---------- PASSAGE PROVIDED ----------
Saturday, May 10, 2014

Getting Settled into Houston

We made it to Houston and are happily settling into our new digs.  For those of you who have asked where to send checks, cards and letters of encouragement to me, my address has changed.  Please take note that this is a temporary one. 

Trish Taylor c/o Lynch
2108 Glen Haven Blvd,
Houston Texas 77030. 

I have already received a couple of beautiful cards which lifted my spirits hugely.  It was one of the hardest things I've ever had to do.  Leaving my home, my husband, my family of "dogters" willingly, not knowing what my future held or knowing if I would ever be back in our house again was torture. As you can imagine, the emotions were high on the three hour drive to Houston, but my darling cousin and I tried to keep it as light as possible with tunes on the radio and talking about reminiscent stories of our childhood to keep us silly-hearted.

Here is a picture of my caregiver, Caroline, taking a dip in the pool... with her snorkel from Hawaii, trying to desperately search for her beloved sea turtles which she misses terribly. We are staying in some lovely surroundings with friends temporarily till we can find suitable lodging otherwise.  They have a pool and a gym so I am able to keep up the exercise regime and maintain my strength as much as I can. I know I will need to be as strong as possible beforehand to endure all the post transplant rehabilitation.

Emotionally, this has already taken a toll on my psyche and body, but I am trying to focus on what is important and put my faith in Him. My Lord and Savior has a plan and I am trying to listen and follow diligently. So many of my friends are praying for me and for my patience.  I know that all of the other times when I have been convalescing, during long hospital stays, has led me to this critical point of discipline. The ultimate test of patience and obedience.

Again, I am so grateful for everyone, but especially for my dearest "soul sister" cousin, Caroline, for devoting her LIFE to the care of mine. She is making sure that all my needs are being met and knowing when to give me  space to "mourn" alone when I need to.  I miss my dogters, my hubby, my friends and my old life terribly!

You can leave comments here, send me an email or mail me a card if you like.  Although I may not answer each one, I do read them and they mean the world to me.  My email is still the same:  trishkev@sbcglobal.net

Kissing Cousins

Host, Lucien, in our new home... kitchen in background.
----------
> **TO DO**
1 – Can you condense the paragraph in the post about settling into Houston that begins "Here is a picture of my caregiver" while keeping its main facts?
2 – Could you carry on the post about settling into Houston from its final line?
---------- INPUT DATA ----------
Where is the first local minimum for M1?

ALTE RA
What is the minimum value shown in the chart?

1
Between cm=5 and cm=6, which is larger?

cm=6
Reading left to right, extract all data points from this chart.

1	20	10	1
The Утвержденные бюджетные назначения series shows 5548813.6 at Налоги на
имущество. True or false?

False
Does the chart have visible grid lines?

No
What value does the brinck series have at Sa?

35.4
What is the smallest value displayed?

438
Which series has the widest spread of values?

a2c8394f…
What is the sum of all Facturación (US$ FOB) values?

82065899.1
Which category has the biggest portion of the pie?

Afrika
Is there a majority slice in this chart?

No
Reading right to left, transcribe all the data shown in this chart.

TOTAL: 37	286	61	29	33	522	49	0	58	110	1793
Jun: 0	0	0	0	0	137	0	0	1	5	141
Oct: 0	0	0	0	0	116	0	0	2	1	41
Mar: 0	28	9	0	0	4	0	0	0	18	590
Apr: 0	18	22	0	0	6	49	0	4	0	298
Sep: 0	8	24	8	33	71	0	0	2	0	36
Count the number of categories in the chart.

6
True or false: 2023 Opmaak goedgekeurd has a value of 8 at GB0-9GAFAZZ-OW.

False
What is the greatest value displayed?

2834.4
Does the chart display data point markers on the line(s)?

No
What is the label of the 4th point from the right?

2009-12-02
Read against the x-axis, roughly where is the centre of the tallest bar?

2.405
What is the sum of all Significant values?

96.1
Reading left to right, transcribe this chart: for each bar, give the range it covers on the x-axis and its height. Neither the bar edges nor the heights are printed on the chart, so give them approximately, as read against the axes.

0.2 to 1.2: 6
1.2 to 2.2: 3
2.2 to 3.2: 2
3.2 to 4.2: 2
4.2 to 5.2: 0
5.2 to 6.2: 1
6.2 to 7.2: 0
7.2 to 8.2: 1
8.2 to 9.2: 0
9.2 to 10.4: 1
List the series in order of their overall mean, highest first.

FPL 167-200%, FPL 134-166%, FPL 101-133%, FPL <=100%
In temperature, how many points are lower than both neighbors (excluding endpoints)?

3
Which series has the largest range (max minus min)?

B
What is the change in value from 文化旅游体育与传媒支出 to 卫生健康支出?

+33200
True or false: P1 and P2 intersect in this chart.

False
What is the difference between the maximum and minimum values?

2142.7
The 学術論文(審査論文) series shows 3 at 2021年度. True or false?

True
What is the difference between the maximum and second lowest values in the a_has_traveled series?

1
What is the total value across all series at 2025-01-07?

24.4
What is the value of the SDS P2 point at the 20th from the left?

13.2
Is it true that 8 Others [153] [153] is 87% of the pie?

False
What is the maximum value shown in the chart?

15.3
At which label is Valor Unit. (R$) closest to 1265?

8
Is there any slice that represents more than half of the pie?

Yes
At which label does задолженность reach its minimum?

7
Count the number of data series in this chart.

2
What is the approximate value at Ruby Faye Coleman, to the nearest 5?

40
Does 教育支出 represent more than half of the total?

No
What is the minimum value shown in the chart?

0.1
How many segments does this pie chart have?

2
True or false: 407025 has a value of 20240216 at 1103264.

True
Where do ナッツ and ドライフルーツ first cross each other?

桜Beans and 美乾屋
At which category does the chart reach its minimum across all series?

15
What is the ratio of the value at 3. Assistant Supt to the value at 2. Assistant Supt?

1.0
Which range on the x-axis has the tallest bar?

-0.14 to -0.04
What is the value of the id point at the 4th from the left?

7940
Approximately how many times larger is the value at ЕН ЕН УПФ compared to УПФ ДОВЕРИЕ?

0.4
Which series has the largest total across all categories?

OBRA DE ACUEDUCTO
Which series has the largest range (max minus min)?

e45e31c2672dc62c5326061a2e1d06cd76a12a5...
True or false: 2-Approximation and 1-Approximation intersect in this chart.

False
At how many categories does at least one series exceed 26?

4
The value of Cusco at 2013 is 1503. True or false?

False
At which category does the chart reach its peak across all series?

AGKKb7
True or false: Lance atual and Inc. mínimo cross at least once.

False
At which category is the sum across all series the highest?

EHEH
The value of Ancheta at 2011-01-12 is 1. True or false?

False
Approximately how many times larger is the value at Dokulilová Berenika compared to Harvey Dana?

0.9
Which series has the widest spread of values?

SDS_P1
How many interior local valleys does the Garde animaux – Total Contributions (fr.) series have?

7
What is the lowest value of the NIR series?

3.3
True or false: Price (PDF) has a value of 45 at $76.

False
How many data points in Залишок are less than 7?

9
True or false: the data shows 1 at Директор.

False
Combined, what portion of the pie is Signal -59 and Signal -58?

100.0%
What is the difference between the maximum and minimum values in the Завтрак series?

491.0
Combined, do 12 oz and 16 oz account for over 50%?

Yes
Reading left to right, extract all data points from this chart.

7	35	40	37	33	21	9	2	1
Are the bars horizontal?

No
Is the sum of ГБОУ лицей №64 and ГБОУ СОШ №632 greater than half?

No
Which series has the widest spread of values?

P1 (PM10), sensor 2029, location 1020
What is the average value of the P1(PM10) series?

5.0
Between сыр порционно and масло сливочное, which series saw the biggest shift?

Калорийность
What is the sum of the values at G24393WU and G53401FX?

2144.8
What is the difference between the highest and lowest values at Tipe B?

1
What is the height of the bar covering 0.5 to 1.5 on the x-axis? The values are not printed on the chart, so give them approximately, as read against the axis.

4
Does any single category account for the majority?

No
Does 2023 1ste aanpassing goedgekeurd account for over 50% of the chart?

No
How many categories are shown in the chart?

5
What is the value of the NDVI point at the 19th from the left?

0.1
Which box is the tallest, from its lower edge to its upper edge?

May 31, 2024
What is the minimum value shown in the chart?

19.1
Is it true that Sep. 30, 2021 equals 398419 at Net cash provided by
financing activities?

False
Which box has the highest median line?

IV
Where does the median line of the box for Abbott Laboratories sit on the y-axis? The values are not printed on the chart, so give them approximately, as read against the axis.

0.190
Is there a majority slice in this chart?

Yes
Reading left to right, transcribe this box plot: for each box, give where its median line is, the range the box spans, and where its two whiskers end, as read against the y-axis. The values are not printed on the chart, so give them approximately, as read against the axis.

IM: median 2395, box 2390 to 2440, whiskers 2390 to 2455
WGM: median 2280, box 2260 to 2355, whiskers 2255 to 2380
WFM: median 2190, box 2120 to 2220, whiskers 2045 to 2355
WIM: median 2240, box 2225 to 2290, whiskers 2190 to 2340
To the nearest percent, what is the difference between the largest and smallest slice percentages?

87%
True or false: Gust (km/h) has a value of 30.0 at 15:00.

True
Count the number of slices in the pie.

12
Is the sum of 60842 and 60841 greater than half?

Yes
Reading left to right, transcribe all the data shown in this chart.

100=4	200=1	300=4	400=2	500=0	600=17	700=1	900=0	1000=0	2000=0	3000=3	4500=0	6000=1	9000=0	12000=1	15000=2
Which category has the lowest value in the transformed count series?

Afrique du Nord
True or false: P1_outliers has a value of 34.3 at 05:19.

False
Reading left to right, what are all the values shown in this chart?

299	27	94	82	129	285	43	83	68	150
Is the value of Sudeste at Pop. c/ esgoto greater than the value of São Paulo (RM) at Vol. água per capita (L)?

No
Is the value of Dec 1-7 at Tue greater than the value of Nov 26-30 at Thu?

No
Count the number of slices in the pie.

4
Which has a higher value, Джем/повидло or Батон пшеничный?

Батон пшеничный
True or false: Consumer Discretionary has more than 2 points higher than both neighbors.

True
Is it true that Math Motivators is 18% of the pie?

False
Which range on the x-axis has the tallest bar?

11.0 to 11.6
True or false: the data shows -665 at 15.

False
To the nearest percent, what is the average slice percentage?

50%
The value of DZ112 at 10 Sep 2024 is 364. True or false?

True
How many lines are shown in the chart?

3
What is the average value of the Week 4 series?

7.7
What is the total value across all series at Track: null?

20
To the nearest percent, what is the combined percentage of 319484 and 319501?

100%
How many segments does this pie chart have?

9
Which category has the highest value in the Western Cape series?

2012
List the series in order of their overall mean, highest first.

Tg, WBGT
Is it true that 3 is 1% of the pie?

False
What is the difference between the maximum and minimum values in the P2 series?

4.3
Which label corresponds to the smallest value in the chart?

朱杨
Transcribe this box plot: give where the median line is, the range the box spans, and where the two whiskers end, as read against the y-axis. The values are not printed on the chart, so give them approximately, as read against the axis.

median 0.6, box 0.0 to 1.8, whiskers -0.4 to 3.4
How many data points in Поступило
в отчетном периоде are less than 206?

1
----------
> **RESULTS FOR THE EXERCISE**
1 – A picture shows my caregiver, Caroline, in the pool with her snorkel from Hawaii, searching for the sea turtles she badly misses. We're staying with friends for now until we find other lodging. Their pool and gym let me keep up my exercise and strength, which I'll need to get through post-transplant rehabilitation.

2 –
6 comments:

  1. Love, Love, Love to you and you beautiful Caroline who selfishly has come to guide you through this journey of "Breathe"...I send good energy that your new Lungs will arrive soon and bring your the Breathe you and all of us wait for...YOUR GOOD HEALTH.
    I Love YOU!!!

    ReplyDelete
  2. Trish, it has been such a long time since we have seen you (way too long), but you remain in our thoughts and good wishes. Your cousin is definitely your Angel, and will see to it you come through this journey with flying colors, along with your very wonderful positive attitude.
    We love you and hope to see you soon.
    Alice & Aubrey

    ReplyDelete
    Replies
    1. Thanks, Alice. I know.. so glad we reconnected. Love you, girl!

      Delete
  3. Trish, you are one of the most precious and amazing ladies I have ever known...much like my baby sister, Sue Thompson Wesley. My prayers are with you through thick and thin. Of course, I will not stop praying for you to be healed quickly and given the chance of winning the battle of breathing. Hugs and prayers.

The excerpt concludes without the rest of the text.